[Hardware design source files]
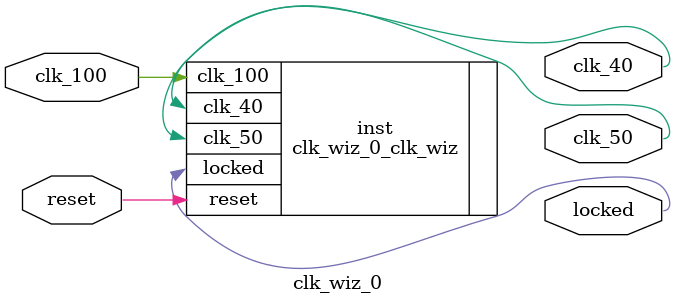
<source format=v>


`timescale 1ps/1ps

(* CORE_GENERATION_INFO = "clk_wiz_0,clk_wiz_v6_0_14_0_0,{component_name=clk_wiz_0,use_phase_alignment=true,use_min_o_jitter=false,use_max_i_jitter=false,use_dyn_phase_shift=false,use_inclk_switchover=false,use_dyn_reconfig=false,enable_axi=0,feedback_source=FDBK_AUTO,PRIMITIVE=MMCM,num_out_clk=2,clkin1_period=10.000,clkin2_period=10.000,use_power_down=false,use_reset=true,use_locked=true,use_inclk_stopped=false,feedback_type=SINGLE,CLOCK_MGR_TYPE=NA,manual_override=false}" *)

module clk_wiz_0 
 (
  // Clock out ports
  output        clk_50,
  output        clk_40,
  // Status and control signals
  input         reset,
  output        locked,
 // Clock in ports
  input         clk_100
 );

  clk_wiz_0_clk_wiz inst
  (
  // Clock out ports  
  .clk_50(clk_50),
  .clk_40(clk_40),
  // Status and control signals               
  .reset(reset), 
  .locked(locked),
 // Clock in ports
  .clk_100(clk_100)
  );

endmodule

</source>
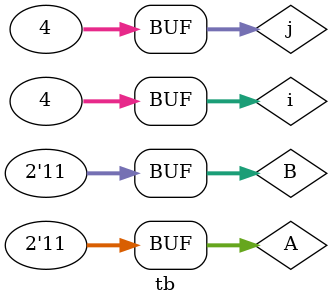
<source format=v>
module twobit_mul (output [3:0] p,
                   input [1:0] a, b);
  wire c,d, a1, a2, a3;
  
  assign p[0] = a[0] & b[0];
  
  assign a1 = a[1] & b[0];
  assign a2 = b[1] & a[0];
  half_adder i1 (.a(a1), .b(a2), .sum(p[1]), .cout(c));
  
  assign a3 = a[1] & b[1];
  half_adder i2 (.a(c), .b(a3), .sum(p[2]), .cout(p[3]));
  
  
endmodule


module half_adder (output sum, cout,
                   input a,b);
  assign sum = a ^ b;
  assign cout = a & b;

endmodule

//testbench
module tb;
  reg [1:0] A, B;
  wire [3:0] P;
  integer i,j;
  
  twobit_mul u1 (.p(P), .a(A), .b(B));
  
  initial
    begin
      A <= 0;
      B <= 0;
      
      
      $monitor ("time=%t, a=%d, b=%d, p=%b, p=%d", $time,A,B,P,P);
      
      for (i=0; i< 4; i=i+1)
        for (j=0; j< 4; j=j+1)
          begin
            A = i;
            B = j;
            #10;
          end
    end
endmodule

</source>
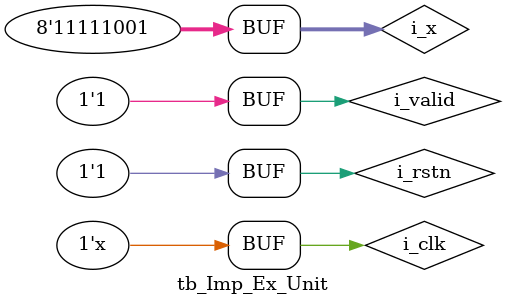
<source format=v>
module tb_Imp_Ex_Unit ();
	reg 				i_clk;
	reg					i_rstn;
	reg					i_valid;
	reg	 signed	[7:0]	i_x;

	wire				o_Ex_done;
	wire signed	[8:0]	o_Ex;

	
	always #5 i_clk = ~i_clk;

	Imp_Ex_Unit u_Imp_Ex_Unit (
		.i_clk(i_clk),
        .i_rstn(i_rstn),
        .i_valid(i_valid), 
        .i_x(i_x),
        .o_Ex_done(o_Ex_done),
        .o_Ex(o_Ex)
    );
			

	initial
	begin
		i_clk = 1'd0;	i_rstn = 1'd0;	i_valid = 1'd0;		
		#1 i_rstn = 1'd1;	#1 i_rstn = 1'd0; 	#2 i_rstn = 1'd1;
		
		#5 i_valid = 1'd1;	
		
		
		#10 i_x = -8'sd1;
		#10 i_x = -8'sd2; 	
		#10 i_x = -8'sd3;	
		#10 i_x = -8'sd4;	
		#10 i_x = -8'sd5;			
		#10 i_x = -8'sd6;	
		#10 i_x = -8'sd7;			
		#10 i_x = -8'sd7;	



	end

endmodule


</source>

**Prompt**. Check each line of the entries above, and show every one holding the word "ports".

**Answer for this exercise**.
  // Clock out ports
 // Clock in ports
  // Clock out ports  
 // Clock in ports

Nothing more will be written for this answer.